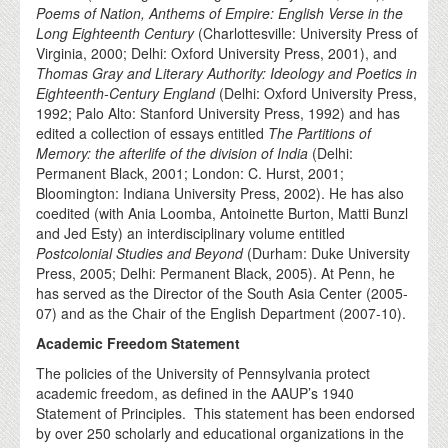
Poems of Nation, Anthems of Empire: English Verse in the
Long Eighteenth Century
(Charlottesville: University Press of
Virginia, 2000; Delhi: Oxford University Press, 2001), and
Thomas Gray and Literary Authority: Ideology and Poetics in
Eighteenth-Century England
(Delhi: Oxford University Press,
1992; Palo Alto: Stanford University Press, 1992) and has
edited a collection of essays entitled
The Partitions of
Memory: the afterlife of the division of India
(Delhi:
Permanent Black, 2001; London: C. Hurst, 2001;
Bloomington: Indiana University Press, 2002). He has also
coedited (with Ania Loomba, Antoinette Burton, Matti Bunzl
and Jed Esty) an interdisciplinary volume entitled
Postcolonial Studies and Beyond
(Durham: Duke University
Press, 2005; Delhi: Permanent Black, 2005). At Penn, he
has served as the Director of the South Asia Center (2005-
07) and as the Chair of the English Department (2007-10).
Academic Freedom Statement
The policies of the University of Pennsylvania protect
academic freedom, as defined in the AAUP’s 1940
Statement of Principles. This statement has been endorsed
by over 250 scholarly and educational organizations in the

| THE TASK |
Please reproduce the text in the data above word for word, and leave the pictures out of your answer.

| EXERCISE SOLUTION |
Poems of Nation, Anthems of Empire: English Verse in the
Long Eighteenth Century
(Charlottesville: University Press of
Virginia, 2000; Delhi: Oxford University Press, 2001), and
Thomas Gray and Literary Authority: Ideology and Poetics in
Eighteenth-Century England
(Delhi: Oxford University Press,
1992; Palo Alto: Stanford University Press, 1992) and has
edited a collection of essays entitled
The Partitions of
Memory: the afterlife of the division of India
(Delhi:
Permanent Black, 2001; London: C. Hurst, 2001;
Bloomington: Indiana University Press, 2002). He has also
coedited (with Ania Loomba, Antoinette Burton, Matti Bunzl
and Jed Esty) an interdisciplinary volume entitled
Postcolonial Studies and Beyond
(Durham: Duke University
Press, 2005; Delhi: Permanent Black, 2005). At Penn, he
has served as the Director of the South Asia Center (2005-
07) and as the Chair of the English Department (2007-10).
Academic Freedom Statement
The policies of the University of Pennsylvania protect
academic freedom, as defined in the AAUP’s 1940
Statement of Principles. This statement has been endorsed
by over 250 scholarly and educational organizations in the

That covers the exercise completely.